EXTRAIT DU TEXTE:
****************************************
LA FAMILLE DE MONTAIGNE

Il y a de très grands écrivains, qu’on a lus, qu’on ne cesse pas d’admirer, auxquels on revient à l’occasion, dont on commente la pensée quand le moment s’en présente, mais dont l’œuvre vous reste comme extérieure. D’autres, qui peut-être ont moins de puissance, ont un charme qui s’insinue, en sorte que désormais et pour toujours on sent leur pensée vivre au plus intime de soi. Montaigne est l’un de ces charmeurs, et le premier d’eux tous. Pour s’être une fois prêté à la séduction de son esprit, on en devient le prisonnier. Parmi ces fidèles qu’il a captivés, on compte peu de femmes ; car pour être aimé des femmes il ne suffit pas d’en avoir médit : il y faut encore la manière. Les jeunes gens non plus ne fréquentent guère chez lui. Mais ceux qui sont engagés déjà sur l’autre versant de la vie, qui ont éprouvé la vanité de beaucoup de choses et ne veulent plus être dupes, qui s’approchent du terme sans illusions comme sans colère, sans appréhension tragique et sans un attachement assez ferme aux suprêmes espérances, ceux-là trouvent dans la sagesse de l’auteur des Essais le modèle dont leurs yeux ne se détournent plus. Nous trouvons un témoignage de cette sorte d’attrait dans le livre que M. Stapfer vient de publier sous ce titre : la Famille et les amis de Montaigne[1]. S’étant fait, voilà deux ans, le biographe de Montaigne, M. Stapfer n’a pu se résoudre à prendre congé de lui. Faute de pouvoir s’éloigner définitivement du sujet, il a trouvé ce biais d’y revenir dans des « causeries

  1. La Famille et les amis de Montaigne, par M. Paul Stapfer. 1 vol. in-12, chez Hachette. - Cf., pour le texte de Montaigne, l’édition Courbet et Royer, 4 vol. in-8o, chez Lemerre.
****************************************
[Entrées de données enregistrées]
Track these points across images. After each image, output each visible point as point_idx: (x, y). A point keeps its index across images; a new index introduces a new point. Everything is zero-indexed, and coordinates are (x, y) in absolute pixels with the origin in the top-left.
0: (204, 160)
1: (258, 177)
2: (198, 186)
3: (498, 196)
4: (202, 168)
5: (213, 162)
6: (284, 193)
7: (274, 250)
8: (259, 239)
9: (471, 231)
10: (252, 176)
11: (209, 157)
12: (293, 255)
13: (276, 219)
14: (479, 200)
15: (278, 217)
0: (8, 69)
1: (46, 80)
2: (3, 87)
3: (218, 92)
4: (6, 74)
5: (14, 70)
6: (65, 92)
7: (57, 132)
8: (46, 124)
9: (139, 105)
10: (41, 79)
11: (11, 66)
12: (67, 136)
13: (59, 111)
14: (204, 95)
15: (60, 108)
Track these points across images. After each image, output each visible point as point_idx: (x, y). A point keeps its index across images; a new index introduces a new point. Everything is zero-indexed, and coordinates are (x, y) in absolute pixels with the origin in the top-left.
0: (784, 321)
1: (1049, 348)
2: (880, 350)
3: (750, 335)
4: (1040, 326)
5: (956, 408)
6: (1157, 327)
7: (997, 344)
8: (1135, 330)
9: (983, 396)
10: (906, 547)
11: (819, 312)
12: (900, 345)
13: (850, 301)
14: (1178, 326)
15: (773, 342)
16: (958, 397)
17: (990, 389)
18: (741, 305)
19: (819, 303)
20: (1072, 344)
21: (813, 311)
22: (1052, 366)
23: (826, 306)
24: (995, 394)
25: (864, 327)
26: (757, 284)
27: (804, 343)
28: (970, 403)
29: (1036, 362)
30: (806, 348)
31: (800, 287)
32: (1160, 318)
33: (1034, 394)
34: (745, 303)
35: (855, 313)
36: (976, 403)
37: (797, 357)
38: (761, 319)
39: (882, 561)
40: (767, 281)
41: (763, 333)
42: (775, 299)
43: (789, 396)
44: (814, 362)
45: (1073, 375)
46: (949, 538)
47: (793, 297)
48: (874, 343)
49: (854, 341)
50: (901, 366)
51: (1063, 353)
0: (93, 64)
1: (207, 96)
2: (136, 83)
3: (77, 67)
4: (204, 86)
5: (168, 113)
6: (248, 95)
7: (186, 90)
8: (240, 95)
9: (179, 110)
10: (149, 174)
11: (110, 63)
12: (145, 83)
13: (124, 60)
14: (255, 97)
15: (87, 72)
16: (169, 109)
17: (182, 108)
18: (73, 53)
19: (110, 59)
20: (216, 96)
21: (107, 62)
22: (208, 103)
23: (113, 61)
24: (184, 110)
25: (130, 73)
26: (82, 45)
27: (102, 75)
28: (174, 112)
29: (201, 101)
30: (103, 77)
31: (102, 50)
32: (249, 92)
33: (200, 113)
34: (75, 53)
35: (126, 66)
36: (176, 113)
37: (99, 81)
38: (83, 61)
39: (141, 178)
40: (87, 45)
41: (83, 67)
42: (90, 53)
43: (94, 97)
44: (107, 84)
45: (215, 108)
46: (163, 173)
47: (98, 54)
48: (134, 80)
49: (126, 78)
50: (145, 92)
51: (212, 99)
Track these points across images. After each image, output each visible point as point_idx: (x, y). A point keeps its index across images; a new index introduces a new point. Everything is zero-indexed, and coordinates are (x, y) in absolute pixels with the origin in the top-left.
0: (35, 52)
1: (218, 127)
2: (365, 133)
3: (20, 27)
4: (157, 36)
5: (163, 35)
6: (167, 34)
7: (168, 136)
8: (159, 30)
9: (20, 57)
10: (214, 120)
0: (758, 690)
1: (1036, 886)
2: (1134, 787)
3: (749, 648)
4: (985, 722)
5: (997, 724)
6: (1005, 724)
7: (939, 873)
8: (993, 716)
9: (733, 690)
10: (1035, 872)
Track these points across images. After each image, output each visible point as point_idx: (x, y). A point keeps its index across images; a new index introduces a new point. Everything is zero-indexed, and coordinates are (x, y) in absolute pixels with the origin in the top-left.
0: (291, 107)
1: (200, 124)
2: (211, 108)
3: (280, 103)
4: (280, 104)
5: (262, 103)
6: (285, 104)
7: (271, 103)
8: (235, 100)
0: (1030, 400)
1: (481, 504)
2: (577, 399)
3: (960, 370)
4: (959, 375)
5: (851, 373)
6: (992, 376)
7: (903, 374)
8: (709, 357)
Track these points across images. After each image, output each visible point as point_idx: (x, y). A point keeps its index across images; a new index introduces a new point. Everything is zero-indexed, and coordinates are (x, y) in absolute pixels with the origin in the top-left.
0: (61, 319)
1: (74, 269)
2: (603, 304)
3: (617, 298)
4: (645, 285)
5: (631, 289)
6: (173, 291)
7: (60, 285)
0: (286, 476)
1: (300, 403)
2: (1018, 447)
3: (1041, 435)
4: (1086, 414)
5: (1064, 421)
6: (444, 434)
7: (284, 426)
****************************************
TRAVAIL DEMANDÉ: Recopiez mot pour mot le passage de l'extrait sur Montaigne qui s'ouvre sur les mots contenant « 1. La Famille » et se termine par « in-8o, chez Lemerre. ».

TÂCHE ACCOMPLIE:
1. La Famille et les amis de Montaigne, par M. Paul Stapfer. 1 vol. in-12, chez Hachette. - Cf., pour le texte de Montaigne, l’édition Courbet et Royer, 4 vol. in-8o, chez Lemerre.